The Time Machination is another IDW comic, this time featuring the 10th Doctor.  It falls quite squarely in the fanwank region of Doctor Who fiction so beloved of Gary Russell and Craig Hinton and seems to suggest Tony Lee, its writer, is very much from the same camp.  Within its short run of pages (it is only a ‘one shot’, as they seem to be termed) it manages to tie together Timelash, Tooth and Claw and The Talons of Weng-Chiang.  Not only this, but along the way it throws in references to Torchwood (the series), Rose, Ghost Light, The Unquiet Dead, Boom Town, Shada, possibly The Gunfighters, the Doctor Who Monthly comic strip War of the Words and, unwittingly, even foreshadows the Matt Smith Christmas special, The Snowmen!


As a story its quite fun.  The 10th Doctor is seemingly stuck in London, 1889.  HG Wells brings his friend, Jonathan Smith to meet the Doctor.  Torchwood operatives, however, are on the trail of the Doctor having tracked him through the ten years since Queen Victoria set up the organisation.  They have detected traces of him at Krakatoa, Gabriel Chase and in America (which I’m presuming is a reference to The Gunfighters, but could easily be any 19th Century America-set story, whether in spin-off fiction or unseen).

It turns out, however, that the Doctor is actually in London to stop Jonathan Smith and has enlisted Wells’s help in this matter.  He is, in fact, a time traveller from the 51st Century out to stop the Doctor from defeating Magnus Greel.  Waving some timey-wimey paradoxical explanation, the Doctor explains that he discovered Smith’s plan and so placed a fake document on the planet Biblios (as featured in the comic strip, War of the Words) to lure him into a trap.  Torchwood (who have no record of the Doctor’s appearance, apparently) mistake Smith for the Doctor and he is taken away.  Apparently, a certain Captain Jack Harkness will eventually ask to see Smith, realise he is a fake and release him back to his own time to stand trial for war crimes.

The characterisation of David Tennant’s manic 10th Doctor is spot on and the whole timey-wimey, fanwanky plot is the sort of thing the comics, audios and novels are free to indulge in far more than the TV series can, or should.  HG Wells doesn’t bear much resemblance to the version we see in Timelash which, seeing as it is only supposed to be 4 years since he met the Doctor in Scotland, is a shame.  He looks much older in the comic strip than he does in Timelash, although he does look much closer to how HG Wells really looked.  Wells was born in 1866 which means he would have been 19 in 1885 (when the ‘Scottish’ segments of Timelash are set) and only 23 by the time of this story in 1889.  He looks much, much older than 23!  He wouldn’t publish The Time Machine until 1895 and, apparently it is only with prompting from the Doctor in this story, that he even considers becoming a writer.  So apparently, it takes him six years to write the story (not unfeasible, but possibly a bit too much of a gap).  I’ve always liked the idea that the Herbert we see in Timelash actually joined the Doctor and Peri for a few, unseen, adventures in time and space before returning to Earth.  Maybe that is why he looks older in this story than he should and spent longer with the Doctor and Peri than we might assume from the TV series.

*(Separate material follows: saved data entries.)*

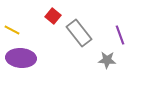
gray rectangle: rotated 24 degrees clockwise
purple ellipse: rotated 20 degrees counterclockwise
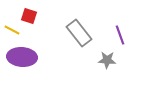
red square: moved 24 px left; rotated 21 degrees counterclockwise
purple ellipse: moved 1 px right, 1 px up
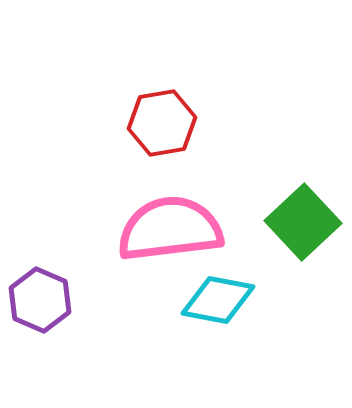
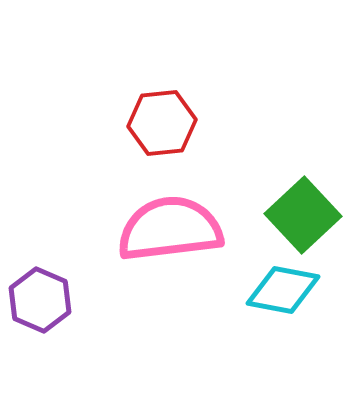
red hexagon: rotated 4 degrees clockwise
green square: moved 7 px up
cyan diamond: moved 65 px right, 10 px up
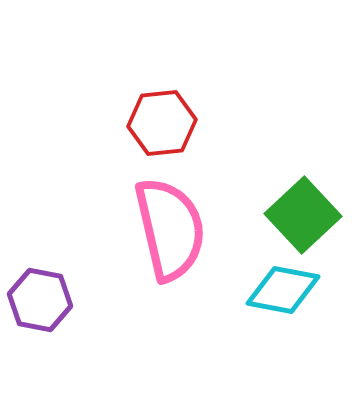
pink semicircle: rotated 84 degrees clockwise
purple hexagon: rotated 12 degrees counterclockwise
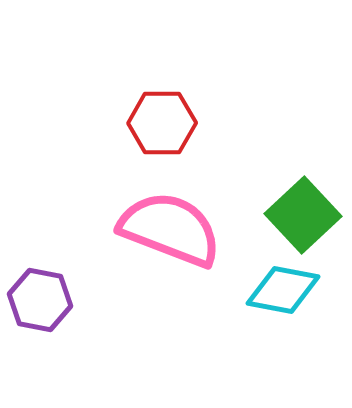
red hexagon: rotated 6 degrees clockwise
pink semicircle: rotated 56 degrees counterclockwise
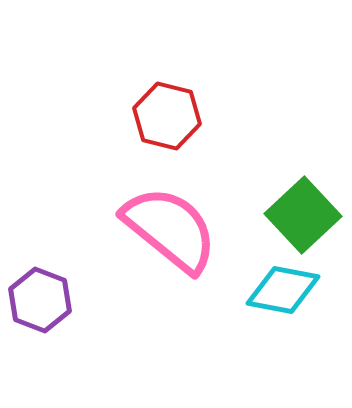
red hexagon: moved 5 px right, 7 px up; rotated 14 degrees clockwise
pink semicircle: rotated 18 degrees clockwise
purple hexagon: rotated 10 degrees clockwise
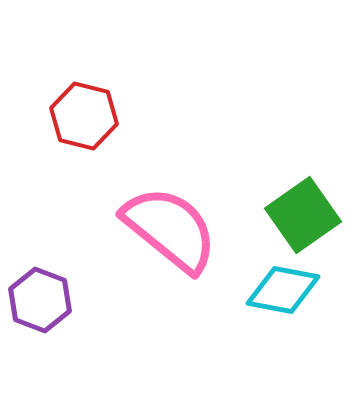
red hexagon: moved 83 px left
green square: rotated 8 degrees clockwise
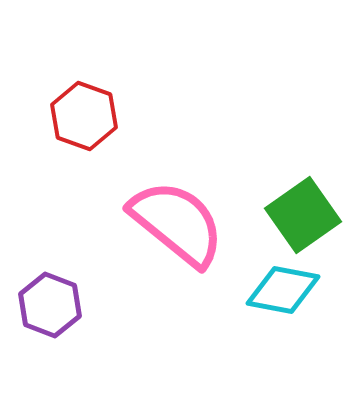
red hexagon: rotated 6 degrees clockwise
pink semicircle: moved 7 px right, 6 px up
purple hexagon: moved 10 px right, 5 px down
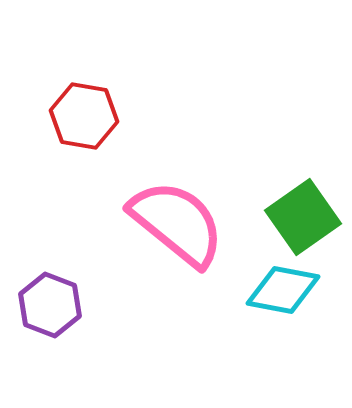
red hexagon: rotated 10 degrees counterclockwise
green square: moved 2 px down
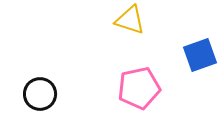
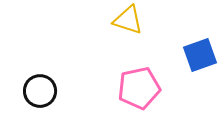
yellow triangle: moved 2 px left
black circle: moved 3 px up
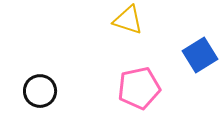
blue square: rotated 12 degrees counterclockwise
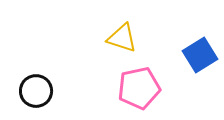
yellow triangle: moved 6 px left, 18 px down
black circle: moved 4 px left
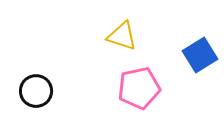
yellow triangle: moved 2 px up
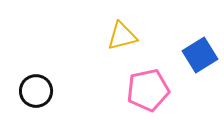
yellow triangle: rotated 32 degrees counterclockwise
pink pentagon: moved 9 px right, 2 px down
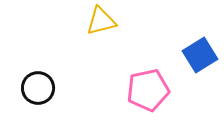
yellow triangle: moved 21 px left, 15 px up
black circle: moved 2 px right, 3 px up
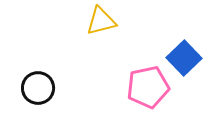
blue square: moved 16 px left, 3 px down; rotated 12 degrees counterclockwise
pink pentagon: moved 3 px up
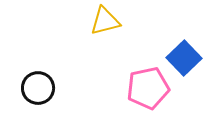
yellow triangle: moved 4 px right
pink pentagon: moved 1 px down
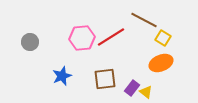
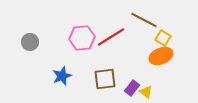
orange ellipse: moved 7 px up
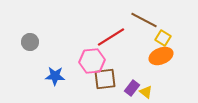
pink hexagon: moved 10 px right, 23 px down
blue star: moved 7 px left; rotated 24 degrees clockwise
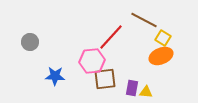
red line: rotated 16 degrees counterclockwise
purple rectangle: rotated 28 degrees counterclockwise
yellow triangle: rotated 32 degrees counterclockwise
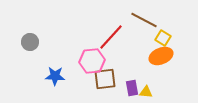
purple rectangle: rotated 21 degrees counterclockwise
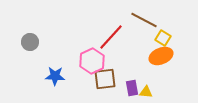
pink hexagon: rotated 20 degrees counterclockwise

I quite like the artwork for this comic, and the artwork for IDW can be very variable.  I hated the style of Ripper’s Curse and although Paul Grist’s style here is maybe a little too cartoony, it works and is pleasing to look at.

Historically, apart from the presence of HG Wells and mention of his most famous novel, the rest is more concerned with tieing in the fictional history of Doctor Who rather than the real history of Victorian London.  That said, the Doctor does dress up as Sherlock Holmes for one section (for no discernible reason) harking back to the 4th Doctor’s costume in The Talons of Weng-Chiang and, unintentionally, foreshadowing the 11th Doctor’s wearing of a very similar costume when confronting the Great Intelligence in The Snowmen.


The story ends with the arrival of a second TARDIS, emerging from it the 4th Doctor and Leela leading directly into the opening scenes of The Talons of Weng-Chiang.  I think, with the exception of an ongoing series like I, Davros, this is the first time two stories in my marathon have been so explicitly linked together – the dialogue between the Doctor and Leela is word for word from that first scene.


This was an enjoyable, if ridiculously fanwanky, story and I rather liked the return of Herbert, one of the ‘could-have-been’ companions.